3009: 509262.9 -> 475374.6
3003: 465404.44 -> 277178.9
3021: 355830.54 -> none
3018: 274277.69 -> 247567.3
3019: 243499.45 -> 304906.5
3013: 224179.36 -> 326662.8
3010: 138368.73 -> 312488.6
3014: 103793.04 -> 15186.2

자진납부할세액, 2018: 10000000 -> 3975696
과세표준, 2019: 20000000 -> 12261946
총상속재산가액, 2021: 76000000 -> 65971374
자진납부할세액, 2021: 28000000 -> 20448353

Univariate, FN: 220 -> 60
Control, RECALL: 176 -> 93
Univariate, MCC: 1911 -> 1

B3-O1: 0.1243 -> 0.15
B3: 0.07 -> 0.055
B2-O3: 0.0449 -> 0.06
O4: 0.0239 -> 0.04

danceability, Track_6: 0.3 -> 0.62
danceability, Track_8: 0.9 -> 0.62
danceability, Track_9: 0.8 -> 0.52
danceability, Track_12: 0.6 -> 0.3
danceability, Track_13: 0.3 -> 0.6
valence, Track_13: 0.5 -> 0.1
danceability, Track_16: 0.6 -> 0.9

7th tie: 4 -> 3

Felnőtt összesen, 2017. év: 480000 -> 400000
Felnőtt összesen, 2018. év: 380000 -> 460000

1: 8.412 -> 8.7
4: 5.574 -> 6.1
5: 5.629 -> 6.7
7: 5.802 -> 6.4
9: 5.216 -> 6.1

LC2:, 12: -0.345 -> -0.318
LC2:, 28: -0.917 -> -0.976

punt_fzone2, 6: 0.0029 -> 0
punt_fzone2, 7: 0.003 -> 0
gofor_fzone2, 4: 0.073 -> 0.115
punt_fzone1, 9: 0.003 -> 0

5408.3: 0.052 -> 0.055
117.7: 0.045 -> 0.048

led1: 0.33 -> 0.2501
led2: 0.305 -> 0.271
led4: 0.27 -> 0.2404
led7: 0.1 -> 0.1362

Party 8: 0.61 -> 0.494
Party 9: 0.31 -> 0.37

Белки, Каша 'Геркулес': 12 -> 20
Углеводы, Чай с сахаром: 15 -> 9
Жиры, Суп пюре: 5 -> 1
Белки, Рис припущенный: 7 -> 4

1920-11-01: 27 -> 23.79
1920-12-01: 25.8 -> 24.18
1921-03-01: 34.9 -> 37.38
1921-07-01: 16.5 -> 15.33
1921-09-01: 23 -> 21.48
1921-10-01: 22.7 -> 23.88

----------

→ What you should do:
Where the line containing "Углеводы, Чай с сахаром: 15 -> 9" appears in the data above, begin there and reproduce every line to the end exactly; include nothing else.

→ Written response:
Углеводы, Чай с сахаром: 15 -> 9
Жиры, Суп пюре: 5 -> 1
Белки, Рис припущенный: 7 -> 4

1920-11-01: 27 -> 23.79
1920-12-01: 25.8 -> 24.18
1921-03-01: 34.9 -> 37.38
1921-07-01: 16.5 -> 15.33
1921-09-01: 23 -> 21.48
1921-10-01: 22.7 -> 23.88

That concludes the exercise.